Tehran, Iran – The coordinator of European Union talks on the restoration of Iran’s 2015 nuclear deal with world powers will visit Tehran on Tuesday in an effort to find a solution to a months-long standoff between Tehran and Washington.
Nournews, a media outlet affiliated with Iran’s Supreme National Security Council (SNSC), which is leading the nuclear deal negotiations, confirmed on Saturday the upcoming visit of Enrique Mora, deputy secretary general of the European External Action Service (EEAS).
“Taking into account the role of the EU in the exchange of views between Tehran and Washington, Enrique Mora’s trip to Tehran can be considered as a new step for constructive negotiations on the few but important remaining issues,” he reported. the middle.
However, he stressed that Iran has remained in the negotiations despite “the persistence of hostile approaches by the United States against our country” which he said runs counter to the spirit of constructive negotiations.
Talks to restore the Joint Comprehensive Plan of Action (JCPOA), as the deal is formally known, began in April 2021 but stalled for months as Iran and the United States failed to reach an agreement on a series of limited but crucial issues.
Chief among them is whether the United States will lift a “foreign terrorist organization” designation about Iran’s Islamic Revolutionary Guard Corps (IRGC).
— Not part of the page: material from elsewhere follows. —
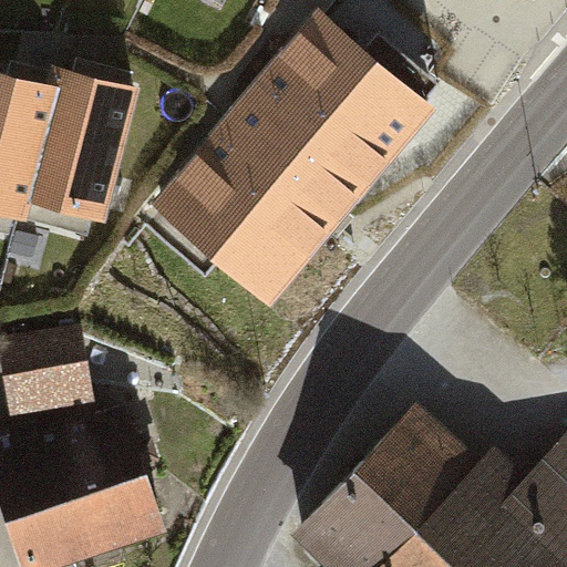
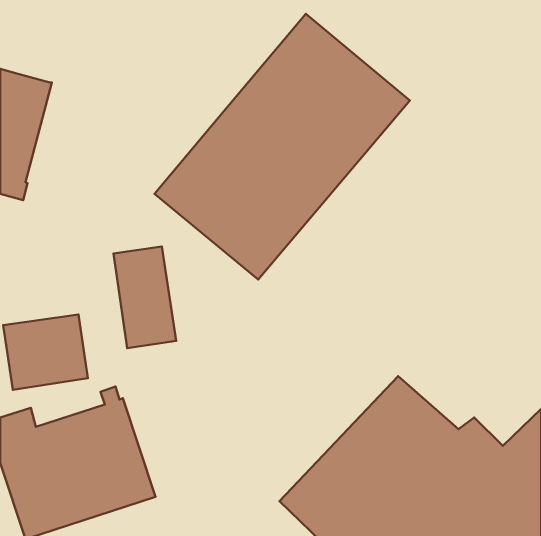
building: [27,73,134,216] -> none
building: none -> [114,247,176,348]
Iran has also insisted that securing its economic benefits from a revived nuclear deal is on the table, but has not elaborated.
The two sides, since the beginning of this year, have been passing messages through the EU coordinator, as Iran has refused to negotiate directly with the US after the US unilaterally left the agreement in 2018, imposing harsh sanctions.
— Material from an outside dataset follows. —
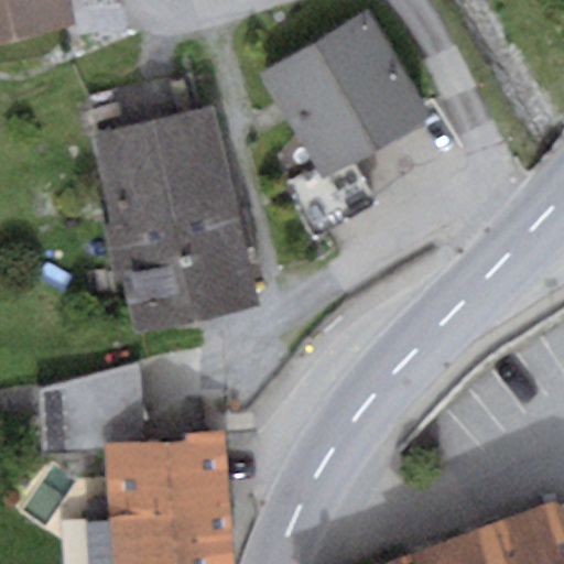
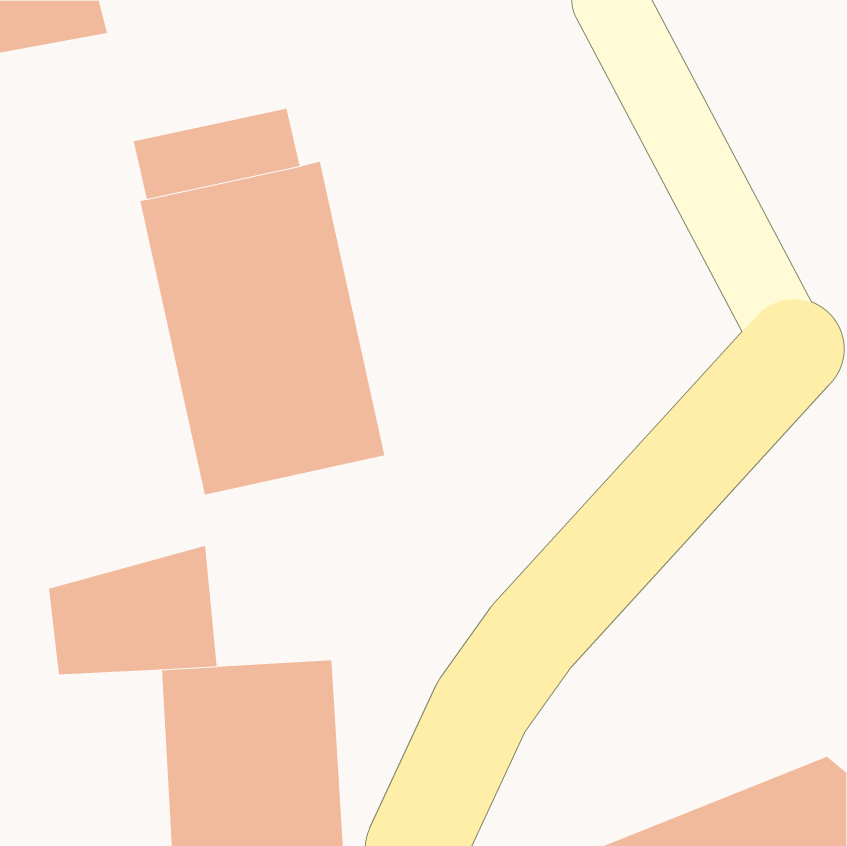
building: [258,11,432,237] -> none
The idea of another visit to Tehran by Mora had been mooted for weeks by the EU’s foreign policy chief, Josep Borrell. Blackberry had last visited Tehran at the end of March, later traveling to Washington.
Saturday’s news comes on the heels of a report in the Financial Times newspaper, which quoted Borrell as saying he wanted Mora to visit Tehran, but that Iran “was very reluctant.” Borrell also told the newspaper that he is looking for a “middle path” in a diplomatic push described as “the last bullet.”
The Financial Times also reported that Borrell is considering a scenario in which the designation in the IRGC is lifted but the other parts of the organization would remain under it. But a similar proposal was made to Tehran before, and it has yet to lead to a breakthrough.
Publicly, Iran has continued to maintain that the US must take a “realistic” approach by abandoning its “excessive demands,” after which a deal can be quickly reached.
The US, meanwhile, has said that Iran must provide assurances regarding its regional activities if it wants the “foreign terrorist organization” designation revoked, and has said the issue lies beyond the nuclear deal. Former President Donald Trump imposed the designation as part of his “maximum pressure” campaign after withdrawing from the nuclear deal.
The Biden administration has considered the JCPOA as the best option to prevent Iran from developing a nuclear weapon, but has faced resistance to removing the designation from opponents of the nuclear deal.
Iran has maintained that its nuclear program is peaceful, but has made significant progress in its nuclear activity since the United States withdrew from the JCPOA. If restored, the nuclear deal would significantly limit Iran’s enrichment and stockpiling of nuclear materials in exchange for the lifting of sanctions.